Following the crash, the German sprinter resigned himself to missing the entire Classics season, posting on his Facebook page in February that the damaged finger on his left hand was taking the longest to heal, but Degenkolb sounded optimistic about the rest of his season at a press conference on Friday.
“I hope to return in May,” Degenkolb said, “but there is still much work to be done.”
He added: “I’m glad I got back on my bike. I can set goals again, work towards a good condition, but there is still a long way to go. If you are off the bike for a long time, you have to build that condition from scratch.”
Degenkolb had the last of five operations just six weeks ago as he continues his slow return to full fitness but, despite clearly being keen to get back to competitive cycling, the German understands he has to take things one step at a time.
“I have five operations behind me and the finger requires a lot of rehabilitation,” he said. “The nerves are affected. My co-ordination on the bike is not quite right. Braking, changing gear, it is not easy. This requires more time.
“I feel safe on the bike, I have no fear, but at the moment I do not feel ready to get back in the peloton. The risk would be too great because my coordination is just not good enough. Once that feeling is back, I think I can return.”
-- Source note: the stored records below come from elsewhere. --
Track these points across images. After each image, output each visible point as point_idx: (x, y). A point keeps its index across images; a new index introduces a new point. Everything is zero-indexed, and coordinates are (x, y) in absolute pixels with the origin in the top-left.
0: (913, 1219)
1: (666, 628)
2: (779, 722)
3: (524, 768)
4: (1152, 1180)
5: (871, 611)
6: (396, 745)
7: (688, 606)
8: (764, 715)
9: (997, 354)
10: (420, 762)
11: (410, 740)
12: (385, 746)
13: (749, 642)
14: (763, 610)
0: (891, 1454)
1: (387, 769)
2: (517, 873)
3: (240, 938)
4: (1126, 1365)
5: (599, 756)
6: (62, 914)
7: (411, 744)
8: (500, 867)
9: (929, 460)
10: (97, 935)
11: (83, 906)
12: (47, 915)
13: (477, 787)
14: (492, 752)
Degenkolb confessed that missing the Classics season was a bitter pill to swallow, especially considering he was injured in such unfortunate circumstances, but is determined to take the positives from the situation.
Degenkolb hopes he can see the race from a different perspective when he watches Paris-Roubaix on TV this Sunday ahead of an attempt at winning a stage at the Tour de France – the only Grand Tour in which he hasn’t won a stage – in July this year.
“In the beginning, it was hard to accept [missing the Classics],” Degenkolb said. “I have watched all the Classics on television and that’s quite interesting, you always see things you can learn something from. I have now set new targets.”